**EXERCISE REQUIREMENTS**
Reproduce the material below with every instance of "scientific name" replaced by "binomial name" and nothing else altered. Omit the pictures.

-- Start of STORED RECORDS --

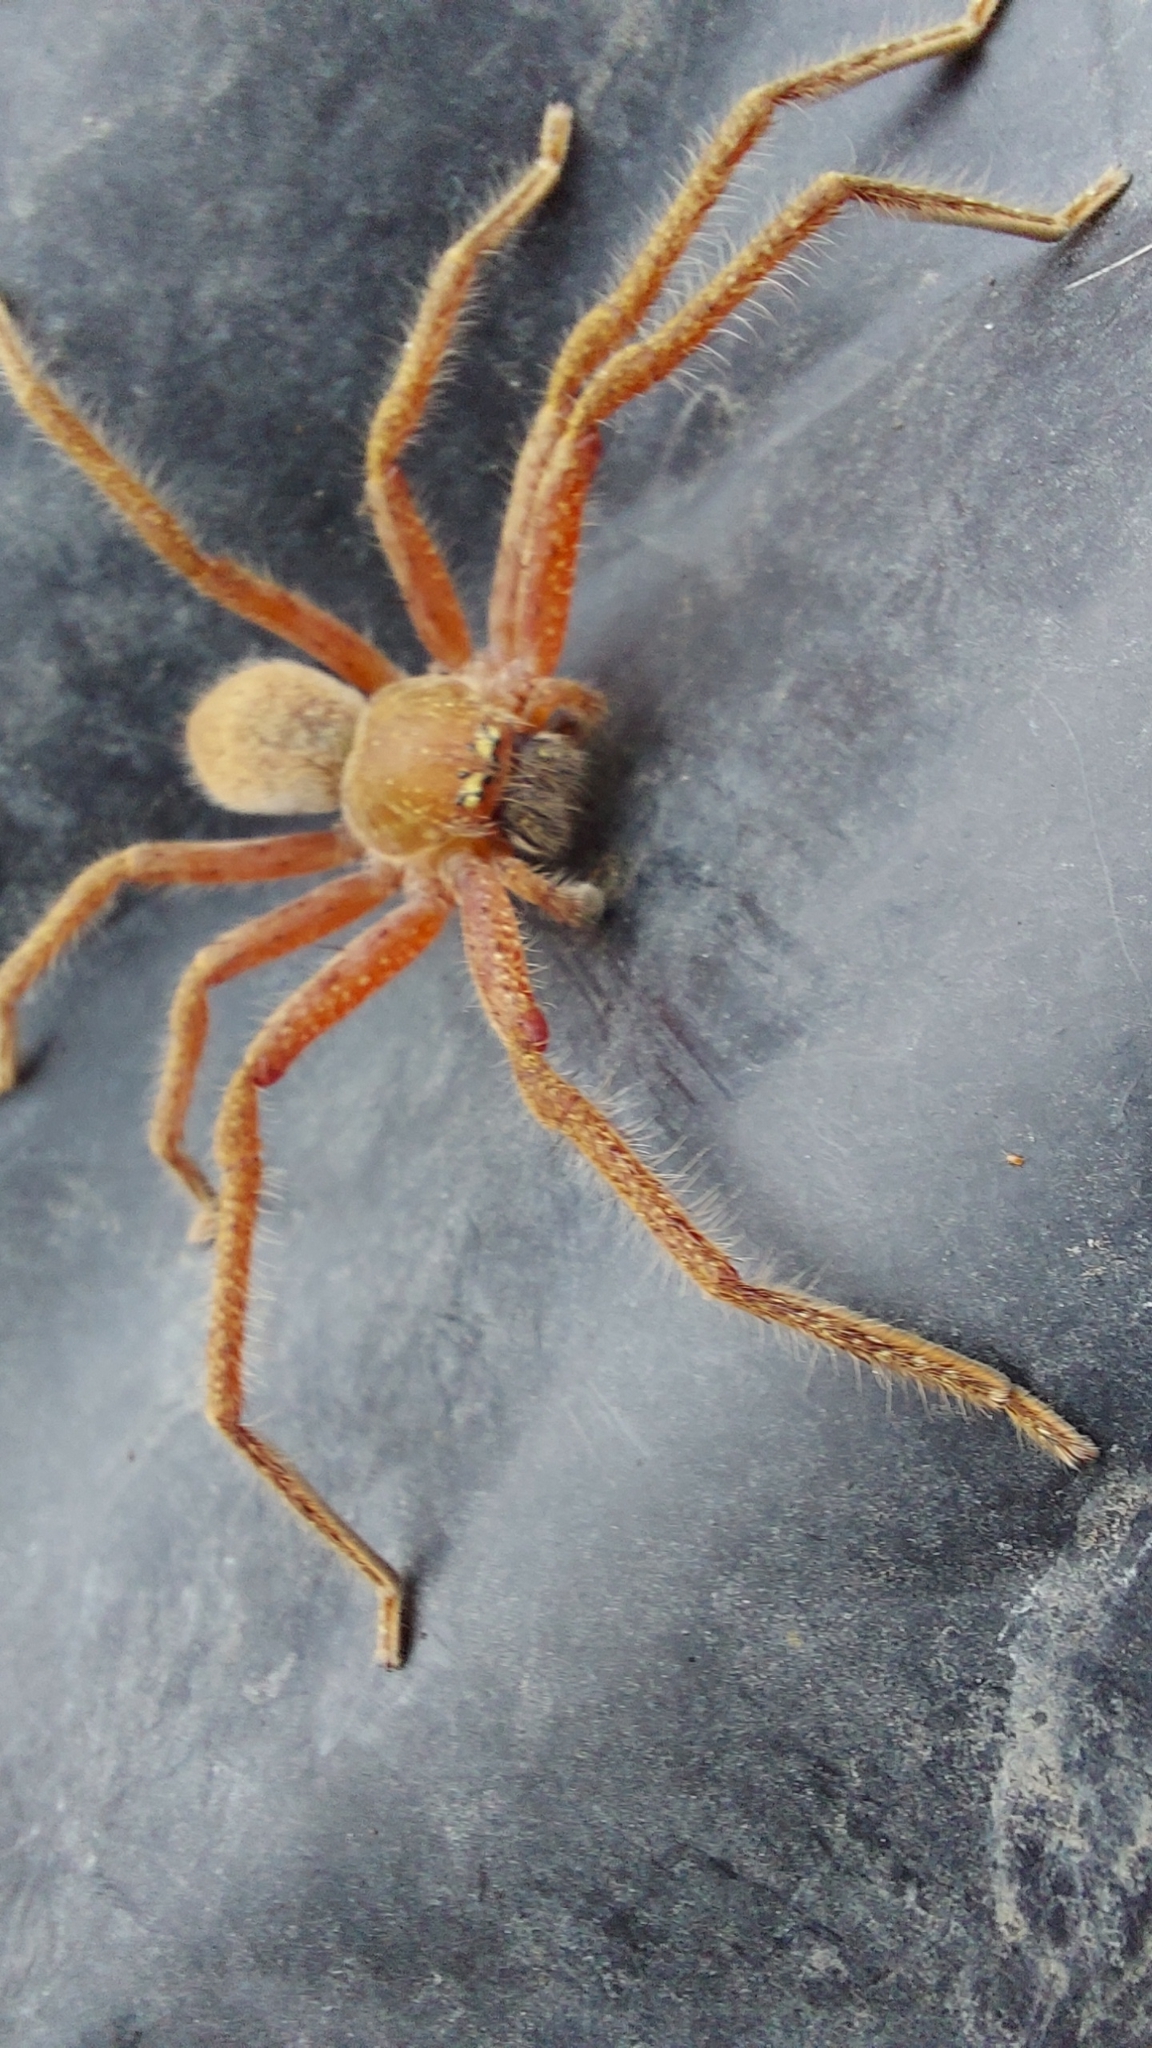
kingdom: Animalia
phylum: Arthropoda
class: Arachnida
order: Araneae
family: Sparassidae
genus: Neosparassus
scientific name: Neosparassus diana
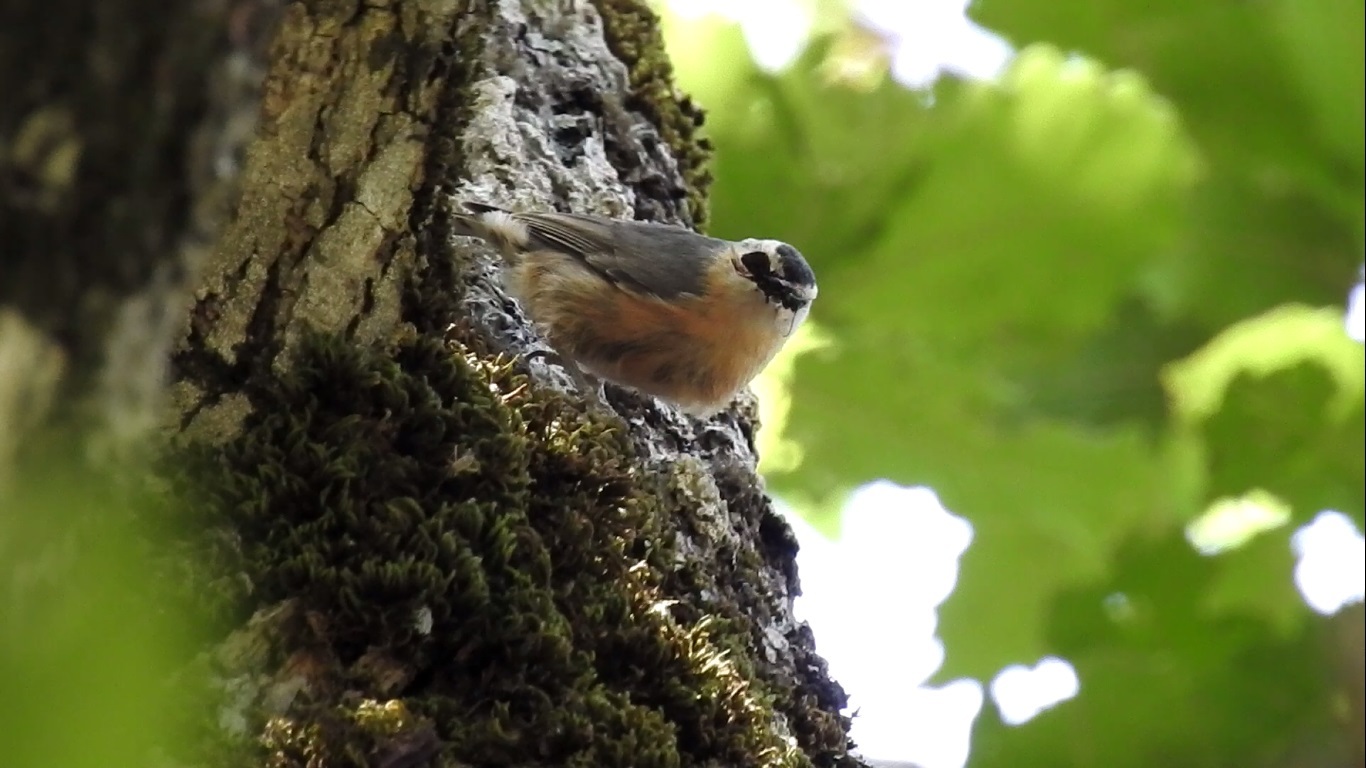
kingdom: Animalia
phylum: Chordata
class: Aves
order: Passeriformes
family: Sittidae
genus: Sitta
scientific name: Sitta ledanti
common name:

-- End of STORED RECORDS --

**FULL ANSWER**
kingdom: Animalia
phylum: Arthropoda
class: Arachnida
order: Araneae
family: Sparassidae
genus: Neosparassus
binomial name: Neosparassus diana
kingdom: Animalia
phylum: Chordata
class: Aves
order: Passeriformes
family: Sittidae
genus: Sitta
binomial name: Sitta ledanti
common name:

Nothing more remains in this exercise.